Canalblog
Editer l'article Suivre ce blog Administration + Créer mon blog
Publicité
AutreMonde
4 juin 2007

Encore la carte scolaire ...

Tout le monde en parle et vise ... à côté. Pas absolument, mais majoritairement. Je n’ai guère entendu que Marie-George Buffet le souligner (sur France-Inter) dans une suffisante clarté: il n’y a là qu’une démarche d’évitement pour ne pas affronter l’évidence de la nécessaire rénovation des fonctionnements pédagogiques.

En titrant son article dans Le Monde du 02-06 “Carte scolaire: poker menteur”, Gérard Aschiéri trouve une bonne formule mais ne l’accompagne ensuite que très incomplètement des contre-propositions indispensables. Dans le numéro de la veille, Xavier Darcos, en pleine crise de langue de bois et prolongeant un précédent accès du même syndrome sur France-Info le dimanche 20/05, avait contourné l’obstacle...

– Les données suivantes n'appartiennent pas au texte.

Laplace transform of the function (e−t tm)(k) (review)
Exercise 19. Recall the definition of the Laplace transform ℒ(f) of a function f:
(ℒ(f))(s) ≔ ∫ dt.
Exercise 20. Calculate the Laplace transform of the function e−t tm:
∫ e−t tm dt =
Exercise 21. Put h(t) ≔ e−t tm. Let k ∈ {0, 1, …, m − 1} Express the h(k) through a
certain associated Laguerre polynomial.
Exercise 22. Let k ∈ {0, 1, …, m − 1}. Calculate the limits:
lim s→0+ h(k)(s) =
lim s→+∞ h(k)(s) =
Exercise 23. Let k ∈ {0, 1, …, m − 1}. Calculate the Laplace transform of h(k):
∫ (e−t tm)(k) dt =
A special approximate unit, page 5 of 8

En deux articles (Catherine Vincent et Eric Le Boucher) et un point de vue (Jean-Pierre Boisivon), on trouvait pourtant dans la même période des éléments majeurs portant, par accord ou par réaction, vers une réflexion efficace. Quels sont les points essentiels à dégager en termes de réforme de l’enseignement?

Eric le Boucher (citant Jacques Attali - L’Avenir du travail (Fayard)): ... la très grande majorité des métiers de 2020 n’existent pas aujourd’hui et 80% des connaissances utilisées actuellement seront dépassées dans dix ans. Comment, à partir de là, s’accrocher encore au mythe de la formation “professionnelle” et entonner comme Jean-Pierre Boisivon le couplet: “Les bacs professionnels méritent des filières d’excellence”?

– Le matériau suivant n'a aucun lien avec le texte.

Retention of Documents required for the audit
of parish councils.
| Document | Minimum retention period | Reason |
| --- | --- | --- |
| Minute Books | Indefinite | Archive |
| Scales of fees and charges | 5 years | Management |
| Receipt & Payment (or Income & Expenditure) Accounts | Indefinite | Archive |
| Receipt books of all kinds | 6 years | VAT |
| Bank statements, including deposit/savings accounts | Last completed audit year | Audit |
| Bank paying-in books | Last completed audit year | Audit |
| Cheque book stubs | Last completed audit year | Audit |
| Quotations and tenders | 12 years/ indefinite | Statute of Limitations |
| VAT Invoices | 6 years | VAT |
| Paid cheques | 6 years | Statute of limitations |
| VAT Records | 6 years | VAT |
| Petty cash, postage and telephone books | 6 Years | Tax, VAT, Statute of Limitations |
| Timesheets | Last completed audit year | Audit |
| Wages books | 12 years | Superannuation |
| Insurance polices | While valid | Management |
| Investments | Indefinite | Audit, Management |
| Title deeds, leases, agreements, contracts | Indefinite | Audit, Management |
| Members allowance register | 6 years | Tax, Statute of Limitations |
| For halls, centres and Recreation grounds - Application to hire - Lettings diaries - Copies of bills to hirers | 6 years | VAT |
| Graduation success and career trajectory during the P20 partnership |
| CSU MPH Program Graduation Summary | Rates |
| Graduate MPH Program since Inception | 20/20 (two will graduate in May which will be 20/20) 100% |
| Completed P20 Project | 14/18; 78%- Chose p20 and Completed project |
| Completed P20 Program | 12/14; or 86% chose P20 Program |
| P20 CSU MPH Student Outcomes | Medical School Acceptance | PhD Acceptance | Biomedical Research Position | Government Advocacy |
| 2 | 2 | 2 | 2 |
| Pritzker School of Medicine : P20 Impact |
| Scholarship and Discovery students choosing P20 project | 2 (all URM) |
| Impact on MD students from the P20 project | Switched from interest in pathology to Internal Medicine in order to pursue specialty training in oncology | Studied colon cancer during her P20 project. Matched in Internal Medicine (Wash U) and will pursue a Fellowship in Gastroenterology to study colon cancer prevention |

Le seul objectif viable de l’enseignement est de fournir une base de connaissances et de méthodes qui permettront ... de passer sa vie à apprendre. C’est la formation générale qui compte et doit primer, celle qui donne le goût et la curiosité d’aller plus loin, sans direction a priori. D’où l’importance d’un socle commun citoyen, généraliste, ouvert sur le dialogue, la compréhension partagée du monde, la communication informée et tolérante. Cela s’apprend ensemble. Cela justifie la mixité sociale et les classes hétérogènes dans les établissements “où ils sont” et “comme ils viennent”. On peut y consacrer un mi-temps scolaire.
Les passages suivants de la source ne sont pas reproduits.